THE ROCKET MEN LEAPED OUT of their ship, guns ready. They stalked about, sniffing the air like hounds. They saw nothing. They relaxed.
The captain stepped forth last. He gave sharp commands. Wood was gathered, kindled, and a fire leapt up in an instant. The captain beckoned his men into a half circle about him.
“A new world,” he said, forcing himself to speak deliberately, though he glanced nervously, now and again, over his shoulder at the empty sea. “The old world left behind. A new start. What more symbolic than that we here dedicate ourselves all the more firmly to science and progress.” He nodded crisply to his lieutenant. “The books.”
The ancient books were brought forth.
Firelight limned the faded gilt titles: The Willows, The Outsider, Behold the Dreamer, Dr. Jekyll and Mr. Hyde, The Land of Oz, Pellucidar, The Land That Time Forgot, A Midsummer Night’s Dream and the monstrous names of Machen and Edgar Allan Poe and Cabell and Dunsany and Blackwood and Lewis Carroll; the names, the old names, the evil names, the black names, the blasphemous names.
“A new world. With a gesture, we burn the last of the old!”

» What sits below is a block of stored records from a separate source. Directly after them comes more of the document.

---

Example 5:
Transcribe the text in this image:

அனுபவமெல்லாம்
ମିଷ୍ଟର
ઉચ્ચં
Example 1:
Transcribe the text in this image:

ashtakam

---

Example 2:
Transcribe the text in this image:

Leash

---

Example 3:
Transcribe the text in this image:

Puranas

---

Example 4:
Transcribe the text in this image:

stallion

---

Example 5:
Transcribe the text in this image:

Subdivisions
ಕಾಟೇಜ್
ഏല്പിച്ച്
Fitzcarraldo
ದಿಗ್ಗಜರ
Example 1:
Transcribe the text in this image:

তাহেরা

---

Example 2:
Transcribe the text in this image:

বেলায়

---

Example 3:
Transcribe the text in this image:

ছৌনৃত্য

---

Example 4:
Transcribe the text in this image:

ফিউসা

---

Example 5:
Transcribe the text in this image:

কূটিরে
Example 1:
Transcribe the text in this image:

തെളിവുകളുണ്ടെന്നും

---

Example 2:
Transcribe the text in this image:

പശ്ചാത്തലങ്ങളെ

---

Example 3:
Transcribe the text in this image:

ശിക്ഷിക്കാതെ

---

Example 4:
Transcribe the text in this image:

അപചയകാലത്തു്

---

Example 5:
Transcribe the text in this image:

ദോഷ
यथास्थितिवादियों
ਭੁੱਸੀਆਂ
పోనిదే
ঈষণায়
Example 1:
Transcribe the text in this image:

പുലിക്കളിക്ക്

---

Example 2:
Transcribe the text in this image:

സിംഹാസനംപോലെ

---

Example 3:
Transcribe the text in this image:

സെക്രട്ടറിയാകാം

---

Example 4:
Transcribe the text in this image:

The captain ripped pages from the books. Leaf by seared leaf, he fed them into the fire.
A scream!
Leaping back, the men stared beyond the firelight at the edges of the encroaching and uninhabited sea.
Another scream! A high and wailing thing, like the death of a dragon and the thrashing of a bronzed whale left gasping when the waters of a leviathan’s sea drain down the shingles and evaporate.

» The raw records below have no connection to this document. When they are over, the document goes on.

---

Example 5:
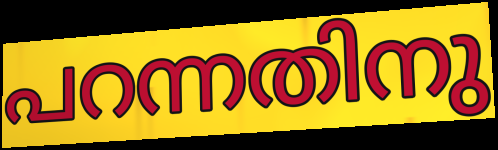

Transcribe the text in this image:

പറന്നതിനു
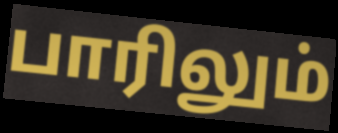
பாரிலும்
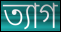
ত্যাগ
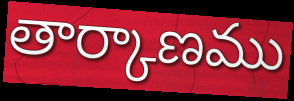
తార్కాణము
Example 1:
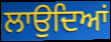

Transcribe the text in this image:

ਲਾਉਦਿਆਂ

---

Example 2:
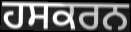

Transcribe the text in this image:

ਹਸਕਰਨ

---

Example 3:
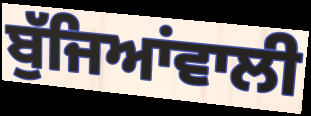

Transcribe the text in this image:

ਬੁੱਜਿਆਂਵਾਲੀ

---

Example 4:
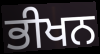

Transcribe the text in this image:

ਭੀਖਨ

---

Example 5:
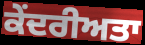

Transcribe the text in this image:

ਕੇਂਦਰੀਅਤਾ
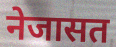
नेजासत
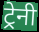
ट्रेनी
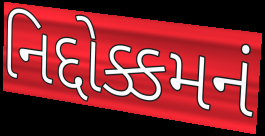
નિદ્દોક્કમનં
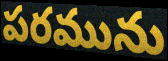
పరమును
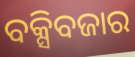
ବକ୍ସିବଜାର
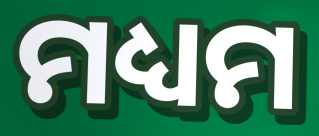
ମଧ୍ୟମ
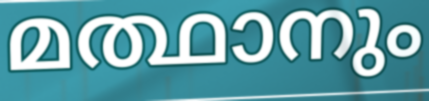
മത്ഥാനും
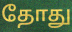
தோது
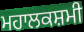
ਮਹਾਲਕਸ਼ਮੀ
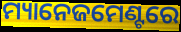
ମ୍ୟାନେଜମେଣ୍ଟରେ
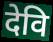
देवि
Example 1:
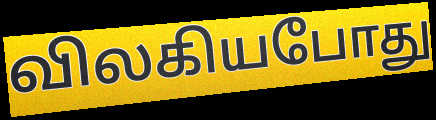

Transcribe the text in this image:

விலகியபோது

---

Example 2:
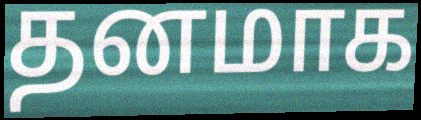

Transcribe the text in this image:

தனமாக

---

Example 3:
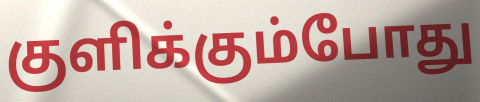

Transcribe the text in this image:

குளிக்கும்போது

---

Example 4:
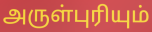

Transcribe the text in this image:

அருள்புரியும்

It was the sound of air rushing in to fill a vacuum, where, a moment before, was something.
The clean rocket men faced the directions from which the scream had come rushing forward like a tide.
The captain neatly disposed of the last book.
The air stopped quivering.
Silence.
The rocket men leaned and listened.
“Captain, did you hear it?”
“No.”
“Like a wave, sir. On the sea bottom! I thought I saw something. Over there. A black wave. Big. Running at us.”
“You were mistaken.”
“But the sound?”
“I say you heard nothing.”
“There, sir!”
“What!”
“See it? There! The castle! Way over! That black castle, near that lake! It’s splitting in half. It’s falling!”
The men stared. “I don’t see it.”
“Yes, it’s falling! It’s all fire and rock.”
The men squinted and shuffled forward.
Smith stood trembling among them. He put his hand to his head as if to find a thought there. “I remember. Yes, now I do. A long time back. When I was a child. A book I read. A story. Usher, I think it was. Yes, Usher. ‘The Fall of the House of Usher’—”
“By whom?”
“I—I can’t remember.”
“Usher? Never heard of it.”
“Yes, Usher, that’s what it was. I saw it fall again, just now, like in the story.”
“Smith!”
“Yes, sir?”
“Report for psychoanalysis tomorrow.”
“Yes, sir!” A brisk salute.
“Be careful.”
The men tiptoed, guns alert, beyond the ship’s aseptic light to gaze at the long sea and the low hills.
“Why,” whispered Smith, disappointed, “there’s no one here at all, is there? No one here at all.”
The wind blew sand over his shoes, whining.